Сразу у выхода из круглой комнаты обнаружилась лестница наверх. Мастер замер, пропуская эльфа вперед, и осиял меня синим хладным зраком.

— Будет удобнее, если ты обхватишь меня за шею

Вот тьма… Я, вся в кровище и почти что голая, обнимаю куратора по практике! Умереть и встать…

— Вы же понимаете, что нас, скорее всего, уже ждут?

— Вне всякого сомнения. Удержание активного прохода за грань, призыв сущности, ритуал на крови разумного. Два пожизненных заключения и смертная казнь.

— Может не станете, — Альвине обвел рукой овал лица, — усугублять.

Холин пожал плечами и опустил меня на пол, придержав за плечи, но мои ноги вновь предательски подогнулись. Он, вздохнув, снова поднял меня на руки. Пальцы коснулись щеки, невесомо, будто бабочка задела крылом.

— И прекратите уже лапать мою невесту.

— И с каких пор она ваша невеста? — спросил Холин, мне было интересно тоже.

— С тех пор, как приняла мою кровь и свет, — ответил Эфарель и мы вышли.

Сначала в комнату, похожую на гостиную, затем в просторный холл. Потом наружу. Метрах в трехстах был виден угол павильона, где проходил бал.

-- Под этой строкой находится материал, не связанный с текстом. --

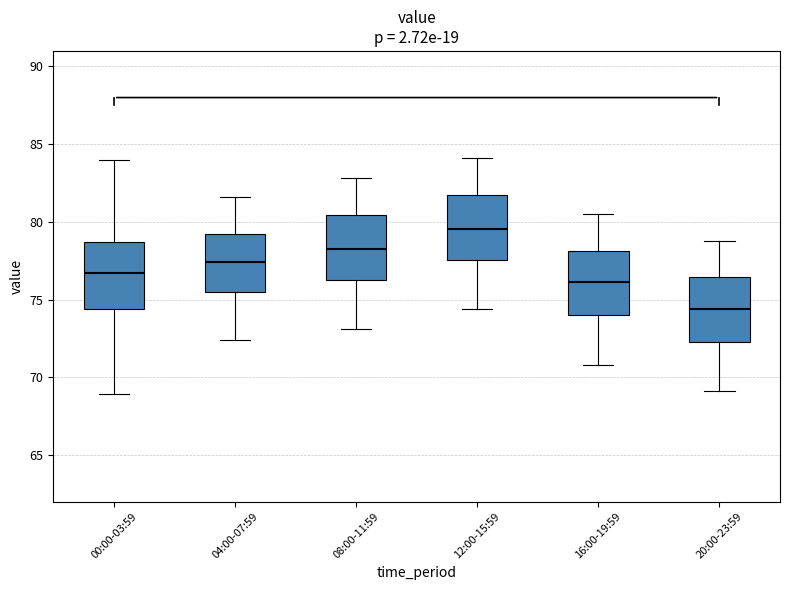

Reading left to right, transcribe this box plot: for each box, give where its median line is, the range the box spans, and where its two whiskers end, as read against the y-axis. The values are not printed on the chart, so give them approximately, as read against the axis.

00:00-03:59: median 76.5, box 74.5 to 78.5, whiskers 69.0 to 84.0
04:00-07:59: median 77.5, box 75.5 to 79.0, whiskers 72.5 to 81.5
08:00-11:59: median 78.5, box 76.5 to 80.5, whiskers 73.0 to 83.0
12:00-15:59: median 79.5, box 77.5 to 82.0, whiskers 74.5 to 84.0
16:00-19:59: median 76.0, box 74.0 to 78.0, whiskers 71.0 to 80.5
20:00-23:59: median 74.5, box 72.5 to 76.5, whiskers 69.0 to 79.0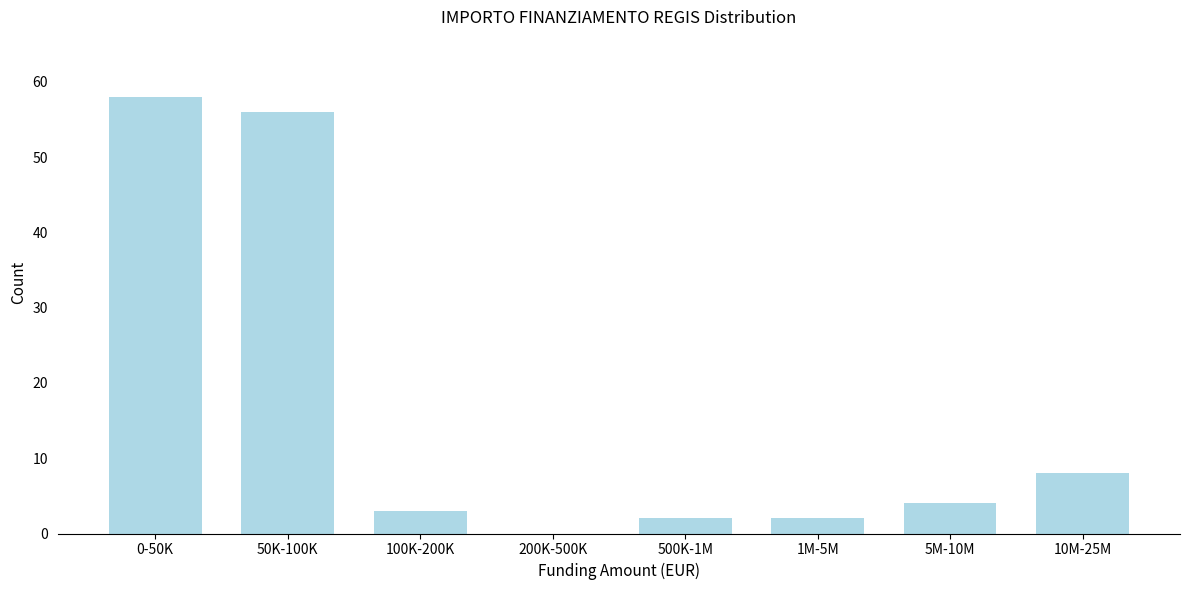

Reading left to right, what are all the values shown in this chart?

0-50K=58	50K-100K=56	100K-200K=3	200K-500K=0	500K-1M=2	1M-5M=2	5M-10M=4	10M-25M=8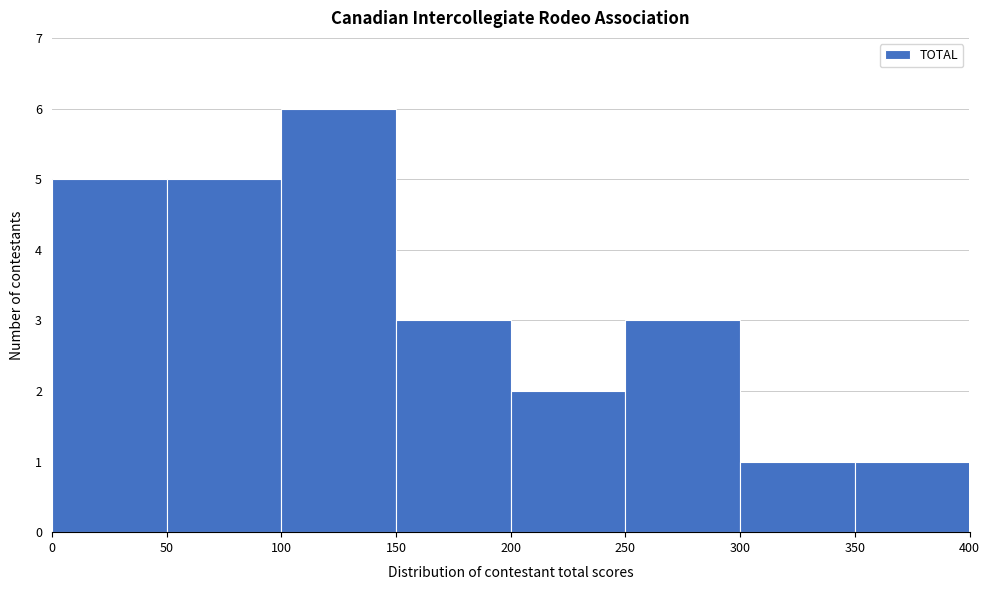

What is the height of the bar covering 100 to 150 on the x-axis? The values are not printed on the chart, so give them approximately, as read against the axis.

6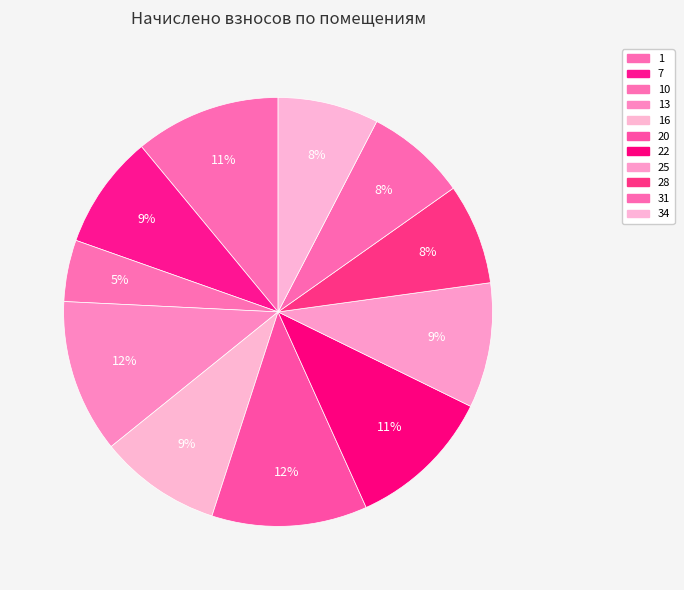

Count the number of slices in the pie.

11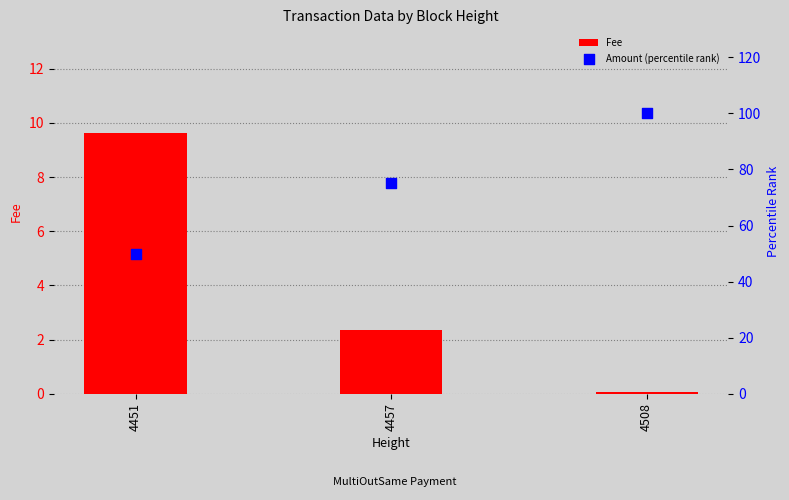

Is the value of Amount (percentile rank) at 4508 greater than the value of Fee at 4451?

Yes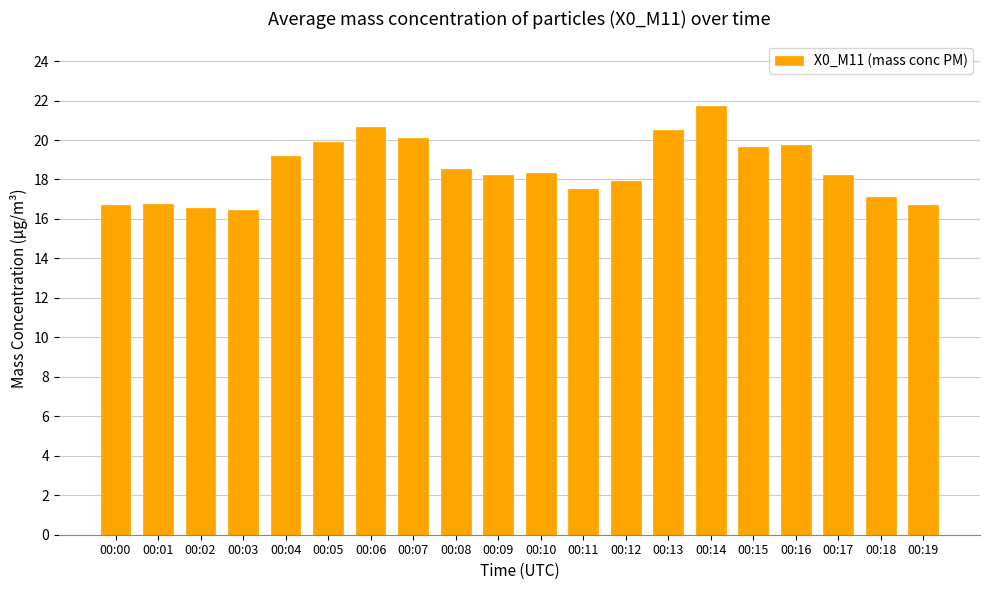

At which category does the chart reach its peak across all series?

00:14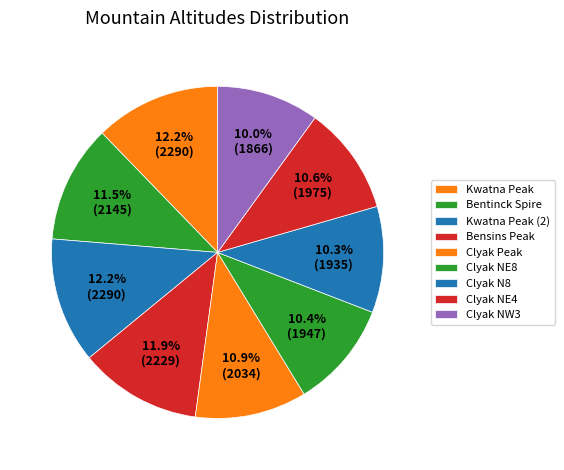

How many segments does this pie chart have?

9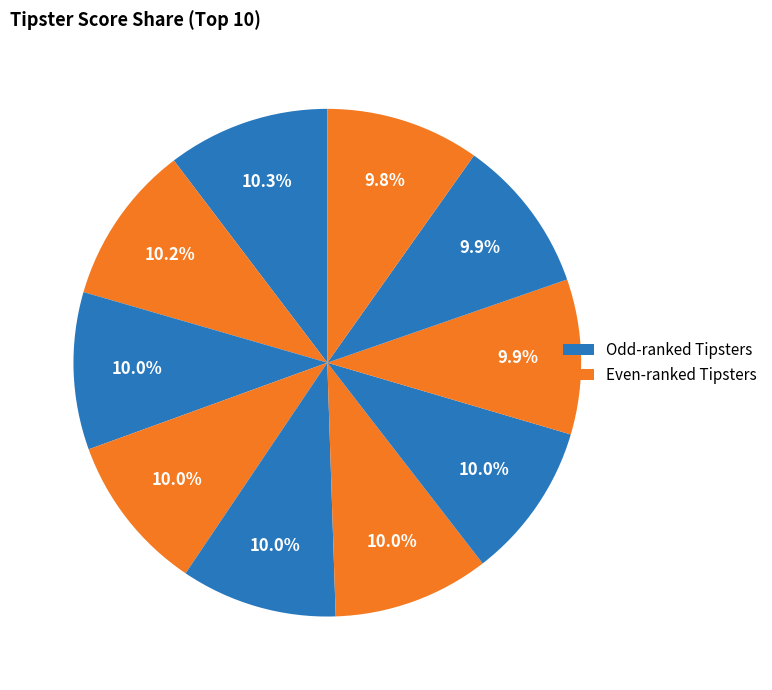

How many slices are in this pie chart?

10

Нас встретили разворачивающимися щитами и дрожащими на грани активации атакующими заклятиями. Из тех, кто ждал, я узнала Става, некроманта из УМН Есмала, Ясена Холина, был еще магистр Нику и… Геттар. Все смотрели на моего мастера и только Геттар смотрел на меня.

— Мар, — начал Став, и Холин опустил меня на землю и подтолкнул к Эфарелю, — ты же понимаешь…

— Понимаю, — сказал куратор и сам протянул руки для оков.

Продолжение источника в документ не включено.